RECORD: Darwin, C. R. n.d. Abstract of Athenaeum, 1850. CUL-DAR205.9.240. Edited by John van Wyhe (Darwin Online, http://darwin-online.org.uk/)

REVISION HISTORY: Transcribed by Christine Chua and edited by John van Wyhe 9.2021. RN1

NOTE: The brown crayon number '22' indicates that this document was filed by Darwin in his portfolio for the subject of Palaeontology: extinction.

Reproduced with permission of the Syndics of Cambridge University Library and William Huxley Darwin.
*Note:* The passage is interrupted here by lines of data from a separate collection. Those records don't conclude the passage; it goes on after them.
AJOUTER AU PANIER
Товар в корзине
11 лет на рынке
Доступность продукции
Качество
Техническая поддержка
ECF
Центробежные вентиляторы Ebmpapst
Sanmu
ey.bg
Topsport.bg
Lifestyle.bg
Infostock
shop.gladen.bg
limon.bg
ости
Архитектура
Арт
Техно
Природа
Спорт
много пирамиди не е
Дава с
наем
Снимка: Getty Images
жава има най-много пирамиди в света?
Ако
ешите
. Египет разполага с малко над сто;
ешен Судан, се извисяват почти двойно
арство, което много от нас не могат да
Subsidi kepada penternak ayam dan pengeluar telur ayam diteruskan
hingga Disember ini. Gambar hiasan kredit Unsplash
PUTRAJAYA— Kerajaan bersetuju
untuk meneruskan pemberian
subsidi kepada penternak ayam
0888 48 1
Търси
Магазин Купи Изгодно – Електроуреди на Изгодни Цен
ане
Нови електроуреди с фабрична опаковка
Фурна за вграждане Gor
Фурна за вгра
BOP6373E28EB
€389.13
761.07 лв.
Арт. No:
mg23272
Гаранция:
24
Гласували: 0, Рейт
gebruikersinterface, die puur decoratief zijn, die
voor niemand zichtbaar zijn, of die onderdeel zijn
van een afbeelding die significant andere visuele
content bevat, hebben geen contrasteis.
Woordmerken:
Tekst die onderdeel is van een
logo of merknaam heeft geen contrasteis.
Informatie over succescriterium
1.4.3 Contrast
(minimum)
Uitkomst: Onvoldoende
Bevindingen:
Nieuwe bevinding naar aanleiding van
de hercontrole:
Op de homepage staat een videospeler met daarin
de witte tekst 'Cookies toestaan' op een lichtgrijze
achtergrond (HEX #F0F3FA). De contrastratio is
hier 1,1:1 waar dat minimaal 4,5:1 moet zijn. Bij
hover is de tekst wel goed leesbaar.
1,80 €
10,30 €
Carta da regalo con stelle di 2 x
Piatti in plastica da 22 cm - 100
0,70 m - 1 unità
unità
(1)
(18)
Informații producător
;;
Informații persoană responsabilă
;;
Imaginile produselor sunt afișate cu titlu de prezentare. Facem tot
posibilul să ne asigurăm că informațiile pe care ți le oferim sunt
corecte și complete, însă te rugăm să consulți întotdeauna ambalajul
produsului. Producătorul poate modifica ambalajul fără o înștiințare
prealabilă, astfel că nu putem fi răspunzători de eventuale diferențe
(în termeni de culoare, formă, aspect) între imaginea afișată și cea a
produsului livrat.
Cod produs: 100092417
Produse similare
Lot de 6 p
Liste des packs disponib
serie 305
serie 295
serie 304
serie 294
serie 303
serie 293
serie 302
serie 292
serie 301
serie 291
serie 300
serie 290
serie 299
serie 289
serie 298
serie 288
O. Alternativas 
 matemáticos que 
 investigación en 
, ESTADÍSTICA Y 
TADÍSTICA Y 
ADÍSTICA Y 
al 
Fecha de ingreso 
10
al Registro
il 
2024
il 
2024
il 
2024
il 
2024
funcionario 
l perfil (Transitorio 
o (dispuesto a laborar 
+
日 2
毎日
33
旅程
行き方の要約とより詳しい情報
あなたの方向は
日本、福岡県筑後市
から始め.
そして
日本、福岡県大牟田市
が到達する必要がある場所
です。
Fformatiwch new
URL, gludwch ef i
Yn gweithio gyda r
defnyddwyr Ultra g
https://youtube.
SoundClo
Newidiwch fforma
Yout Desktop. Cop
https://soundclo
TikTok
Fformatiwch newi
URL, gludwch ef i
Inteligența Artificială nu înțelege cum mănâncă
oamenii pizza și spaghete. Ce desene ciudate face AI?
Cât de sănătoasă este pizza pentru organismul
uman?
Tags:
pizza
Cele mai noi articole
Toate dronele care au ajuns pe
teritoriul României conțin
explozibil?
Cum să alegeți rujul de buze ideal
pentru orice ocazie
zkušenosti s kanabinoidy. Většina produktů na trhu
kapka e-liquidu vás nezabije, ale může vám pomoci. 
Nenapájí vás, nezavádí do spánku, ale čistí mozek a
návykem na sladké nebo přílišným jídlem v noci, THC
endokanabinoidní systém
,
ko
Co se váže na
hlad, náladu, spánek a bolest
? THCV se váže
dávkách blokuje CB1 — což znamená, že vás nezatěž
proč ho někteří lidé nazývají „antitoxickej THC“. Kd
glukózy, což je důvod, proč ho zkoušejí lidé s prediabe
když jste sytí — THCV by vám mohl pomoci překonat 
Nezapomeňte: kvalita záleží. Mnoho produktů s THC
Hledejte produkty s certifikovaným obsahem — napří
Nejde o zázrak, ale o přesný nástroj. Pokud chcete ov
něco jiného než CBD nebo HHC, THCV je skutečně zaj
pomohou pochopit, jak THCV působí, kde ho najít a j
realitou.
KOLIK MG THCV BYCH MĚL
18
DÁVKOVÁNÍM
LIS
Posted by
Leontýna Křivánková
The volume CUL-DAR205.9 contains notes on palaeontology and geology [regarding theory of evolution].


[240]

22

Athenaeum. 1850. p. 847. [line excised]

The 3 stages of the Purbeck beds have distinct species - "not simply in a rapid or sudden change of their area into land or sea, but in the great lapse of time which intervened between their epochs of deposition" I fancy the Weald Clay & Hastings sand again distinct, if so this very curious case. - Wealden connected with Oolite.  Murchison "remarked on small" "physical extent of the Purbeck strata compared with "their palaeontological importance, confirming the "belief that a whole epoch may be represented by a "few feet of deposit" - N.B. Purbeck found on continent.

[R. Murchison. 1850. Athenaeum, no. 1189 (10 August): 847.]

p. 879. do. do. In Bohemia an older series of Silurian fossils than any known in England. Murchison announced. M. Barrande.

[words excised] Strachy on Boulder drift at 15500 ft. in Himalaya [few words excised] of upheaval.